*Task prompt*. Render each non-blank line of the listing below as a row in a Markdown table, with the columns No. and Listing line. Number the rows consecutively.
━━━
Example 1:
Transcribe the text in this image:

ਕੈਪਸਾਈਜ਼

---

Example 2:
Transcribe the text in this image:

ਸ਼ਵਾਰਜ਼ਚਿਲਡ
━━━
*Written response*.
| No. | Listing line |
|---|---|
| 1 | Example 1: |
| 2 | Transcribe the text in this image: |
| 3 | ਕੈਪਸਾਈਜ਼ |
| 4 | --- |
| 5 | Example 2: |
| 6 | Transcribe the text in this image: |
| 7 | ਸ਼ਵਾਰਜ਼ਚਿਲਡ |